◆ Exercise directions:
Using the listing below, report each line holding the string "pinky".

◆ Records shown:
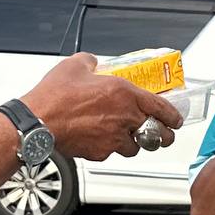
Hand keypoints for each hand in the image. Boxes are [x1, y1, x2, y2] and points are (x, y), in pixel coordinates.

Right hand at [22, 54, 182, 161]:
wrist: (38, 122)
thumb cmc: (55, 96)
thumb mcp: (75, 66)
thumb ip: (90, 62)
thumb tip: (92, 62)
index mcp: (124, 93)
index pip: (161, 108)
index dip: (173, 116)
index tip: (176, 119)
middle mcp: (124, 117)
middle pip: (157, 134)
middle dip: (163, 136)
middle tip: (163, 135)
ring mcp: (113, 138)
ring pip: (136, 147)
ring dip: (135, 142)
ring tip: (128, 136)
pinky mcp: (100, 153)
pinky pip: (112, 153)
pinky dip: (111, 148)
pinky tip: (102, 140)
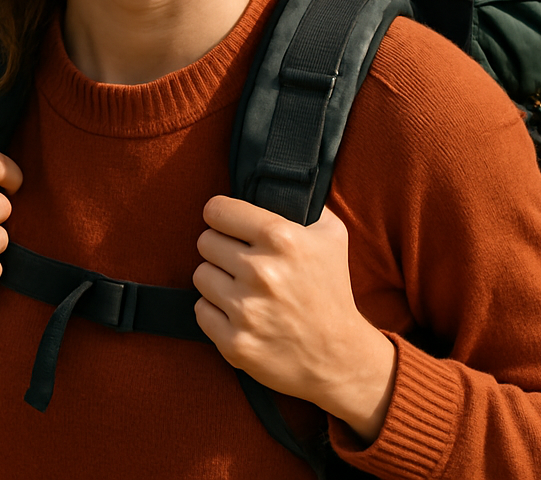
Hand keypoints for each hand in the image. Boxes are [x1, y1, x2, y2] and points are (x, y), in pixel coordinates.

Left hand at [193, 196, 395, 443]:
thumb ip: (304, 204)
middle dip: (220, 249)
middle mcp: (260, 270)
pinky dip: (215, 311)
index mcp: (280, 237)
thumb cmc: (331, 290)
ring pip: (200, 275)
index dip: (221, 215)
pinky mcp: (235, 342)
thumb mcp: (332, 235)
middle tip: (239, 260)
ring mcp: (245, 309)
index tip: (227, 224)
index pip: (216, 210)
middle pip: (205, 241)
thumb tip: (278, 182)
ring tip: (241, 287)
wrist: (339, 357)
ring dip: (217, 280)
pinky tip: (238, 313)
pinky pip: (200, 310)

◆ Your solution:
pinky mcp: (100, 153)
pinky pip: (112, 153)
pinky dip: (111, 148)
pinky tip: (102, 140)
pinky dip: (215, 311)
pinky mcp: (235, 342)
pinky tip: (238, 313)
pinky pip: (200, 310)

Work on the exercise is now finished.